Derzeit wird unter Fachleuten darüber spekuliert, ob die Teile aufgrund ihrer hohen Widerstandsfähigkeit den Wiedereintritt in die Erde unbeschadet überstehen werden. «Es ist wahrscheinlich, dass die Sonde den Wiedereintritt überlebt», so Langbroek. Denn: Der Hauptteil der Sonde wiegt fast eine halbe Tonne und wurde gebaut, um eine harte Landung auf der Venus mit einer Atmosphäre aus Schwefelsäurewolken, Temperaturen von über 400 Grad und 100-mal höherem Druck als auf der Erde zu überleben.
Die Sonde war für ihren Eintritt in die Venus-Atmosphäre offenbar mit einem Fallschirm ausgerüstet. Könnte sich dieser jetzt öffnen? «Ich würde nicht darauf wetten, dass der jetzt funktioniert, und ich würde davon ausgehen, dass sie – wenn sie den Wiedereintritt überlebt – hart aufschlagen wird.»
Ähnliches Risiko wie bei Meteoriteneinschlag
Laut dem Experten ist das Risiko, das von der Sonde ausgeht, ähnlich hoch wie bei einem Meteoriteneinschlag. «Die Risiken sind nicht besonders hoch, aber auch nicht null.»
Im Rahmen des Venera-Programms wurden zwischen 1961 und 1984 von der Sowjetunion mehrere Raumsonden zur Venus geschickt.

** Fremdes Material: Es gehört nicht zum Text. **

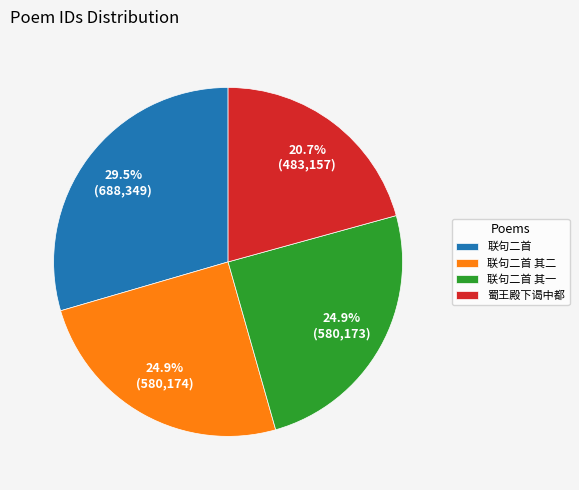

Is there any slice that represents more than half of the pie?

No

Im Dezember 1970 konnte ein Erfolg verbucht werden: Die Landung einer Sonde auf einem fremden Planeten gelang. Die Schwestersonde von Kosmos 482 schaffte ebenfalls die Landung auf der Venus. Während 50 Minuten übermittelte sie Daten, bevor sie schliesslich verglühte.